--- Trecho fornecido ---
● ● ● ●
Solução de conflitos em terras indígenas terá maior presença do governo, garante Ministro da Justiça

Elina Rodrigues Pozzebom | 21/11/2013, 18h10

Para tentar resolver os conflitos entre índios e produtores rurais envolvendo a demarcação de terras indígenas, o governo federal está disposto a direcionar recursos especificamente para este fim por meio de um fundo, além de aumentar a transparência nos processos e a capacidade de intermediação do Ministério da Justiça nas disputas.

Foi o que afirmou o ministro José Eduardo Cardozo, em audiência publica da Comissão de Agricultura e Reforma Agrária, nesta quinta-feira (21).

- Há uma decisão política de se fazer isso. Estamos em conjunto com o Planejamento, a Secretaria Geral da Presidência e AGU [Advocacia-Geral da União] discutindo a melhor maneira de fazer – disse.

Por meio de um novo fundo, a ser criado e ainda sem dotação de verba prevista, a União poderá destinar recursos aos estados para indenizar os produtores rurais que precisarem ser deslocados de suas propriedades – pela terra e pelas benfeitorias – ou para a aquisição de territórios estaduais a ser transformados em reservas indígenas, detalhou o ministro durante a reunião.
● ● ● ●
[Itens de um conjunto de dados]
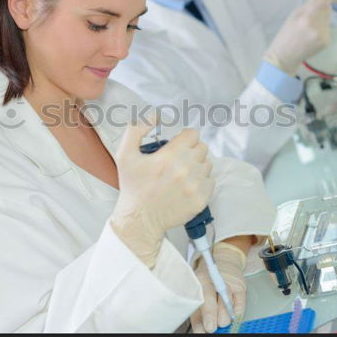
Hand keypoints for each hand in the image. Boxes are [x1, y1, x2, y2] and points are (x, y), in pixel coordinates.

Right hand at [110, 115, 214, 267]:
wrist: (140, 220)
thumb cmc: (133, 187)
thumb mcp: (125, 155)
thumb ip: (136, 129)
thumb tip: (153, 115)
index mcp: (169, 156)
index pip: (193, 134)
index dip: (185, 137)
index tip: (178, 145)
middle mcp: (186, 170)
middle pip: (202, 148)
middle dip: (191, 150)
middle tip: (178, 160)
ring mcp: (195, 186)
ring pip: (208, 164)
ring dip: (197, 165)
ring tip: (182, 174)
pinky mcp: (201, 199)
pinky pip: (211, 181)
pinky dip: (201, 181)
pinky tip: (187, 185)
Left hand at [190, 242, 247, 332]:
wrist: (225, 260)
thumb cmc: (210, 278)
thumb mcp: (201, 290)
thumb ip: (200, 309)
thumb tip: (201, 329)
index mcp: (198, 281)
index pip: (196, 299)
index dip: (198, 317)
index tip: (200, 330)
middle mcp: (210, 279)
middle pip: (209, 295)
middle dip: (210, 314)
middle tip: (211, 327)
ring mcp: (226, 281)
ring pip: (225, 297)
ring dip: (224, 313)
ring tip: (222, 323)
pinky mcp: (239, 285)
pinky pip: (240, 298)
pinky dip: (238, 310)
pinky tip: (234, 317)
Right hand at [263, 0, 331, 75]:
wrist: (285, 57)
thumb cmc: (285, 35)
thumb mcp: (292, 17)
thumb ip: (308, 5)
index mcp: (306, 20)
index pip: (323, 2)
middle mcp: (317, 27)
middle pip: (327, 10)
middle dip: (322, 8)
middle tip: (309, 15)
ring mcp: (323, 36)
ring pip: (327, 19)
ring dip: (321, 20)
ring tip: (308, 29)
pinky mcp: (326, 42)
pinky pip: (327, 29)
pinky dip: (322, 29)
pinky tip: (311, 36)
● ● ● ●
--- O que fazer ---
Responda às perguntas sobre a notícia da demarcação de terras indígenas:
1. Em audiência pública de qual comissão o ministro fez as declarações?
2. Com quais órgãos o governo discute a melhor maneira de agir?
3. Para quais fins a União poderá destinar recursos aos estados por meio do novo fundo?

--- Resposta à tarefa ---
1. Comissão de Agricultura e Reforma Agrária.
2. Com o Planejamento, a Secretaria Geral da Presidência e a AGU (Advocacia-Geral da União).
3. Para indenizar os produtores rurais que precisarem ser deslocados de suas propriedades, pela terra e pelas benfeitorias, ou para adquirir territórios estaduais a ser transformados em reservas indígenas.